The CCP expert who was involved in the Lehman auction at SwapClear in 2008 says the decision to apply hedges to the stricken bank’s rates book was critical to ensuring its easy sale at auction, which resulted in a close-out price that did not consume the bank’s entire initial margin.
In fact, he argues, real losses to the CCP and, if need be, its members should be sustained during the hedging, not the auction phase: “You should go out of your way to make sure it’s hedged correctly and that there is no lumpy risk in there, so people will then want to bid for it.”
Marcus Addison, the head of default management at Eurex Clearing agrees, adding that “not hedging is really not a good idea”: “Auctions take time to prepare and get everyone on board, so you may lose half a day or a day. You want to get out of the problem zone as quickly as you can. There is no reason not to do it. The only reason many CCPs are very apprehensive here is because they do not have an active trading desk, so you need your own traders for this. Or you need to have seconded traders. One way or the other, it will work – but you need to have this set up.”
In a crisis situation, he adds, it’s “very, very difficult” to successfully complete an auction if the portfolio to be auctioned is not at least partially hedged to cover “the most important risks”, such as a rates book with a large dv01 exposure or an equity derivatives portfolio with sizeable delta risk.
“If I’m asking you for a price that’s supposed to be good for 20 minutes, and the fair value of the book is moving €50 million to €100 million while we’re speaking, it’s very difficult to make a market on that. It doesn’t mean that there aren’t risks embedded in the products, but the most important risks should be neutralised for the auction to be successful,” says Addison.
Others see it differently. Concentrated portfolios such as the one held by Einar Aas can be prohibitively expensive to hedge, traders point out, especially in illiquid, gapping markets. In these circumstances, it could be more lucrative to invite a few sophisticated players to a snap auction where all are properly incentivised to bid, minimising the risk of information leakage while saving money on hedges.
Don Wilson, chief executive of trading firm DRW, is one such sceptic. Wilson participated in the auction of Lehman Brothers’ portfolio at CME Group, winning many of Lehman’s futures assets at the CCP, including the bank’s foreign exchange, interest rate and agricultural derivatives portfolios.

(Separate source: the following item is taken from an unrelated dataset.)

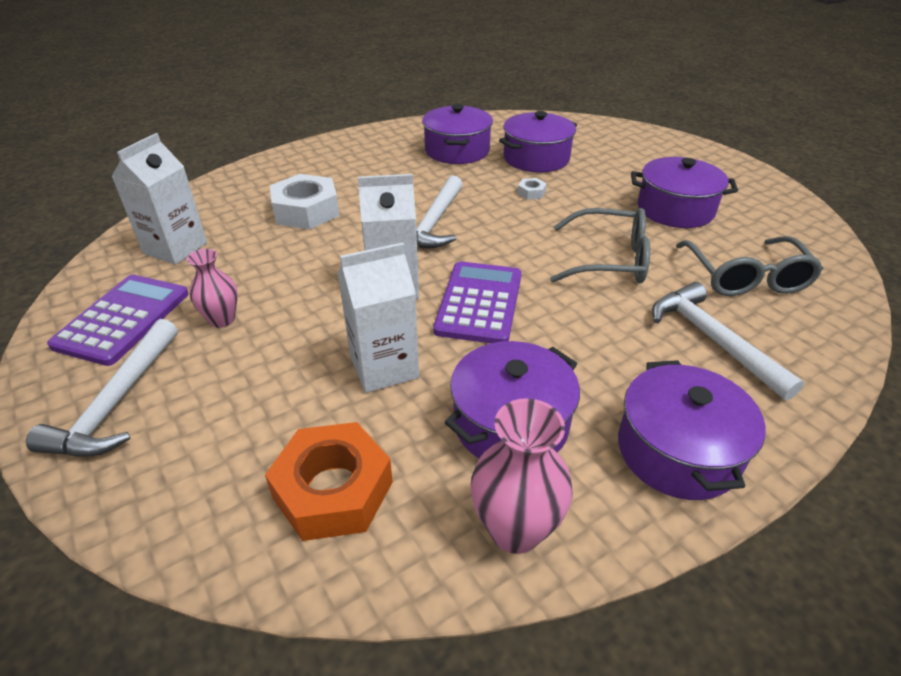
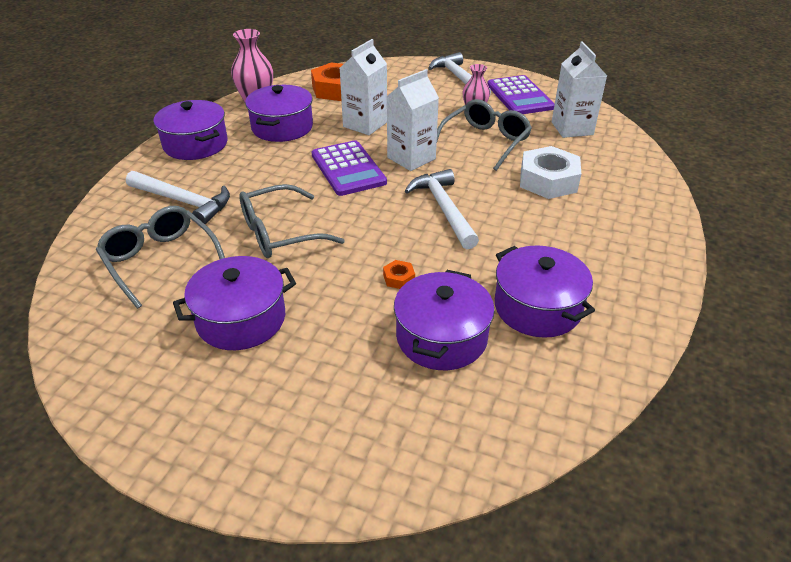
camera: 145 degrees right, 0 degrees up
(287, 272) = (485, 142): none -> grey glasses
(531, 193) = (399, 278): white nut -> orange nut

“When the CCP hedges the portfolio, it can make it relatively delta-neutral, and show it to more people. But now, there might be some large curve risk on, and you risk the information leaking out. Firms will charge more for [taking on] that risk, because they know more people have seen it,” he tells Risk.net. “There is always going to be risk in the portfolio, because positions are open. I think it’s a mistake to show it too broadly, even if first-order risks have been hedged off.”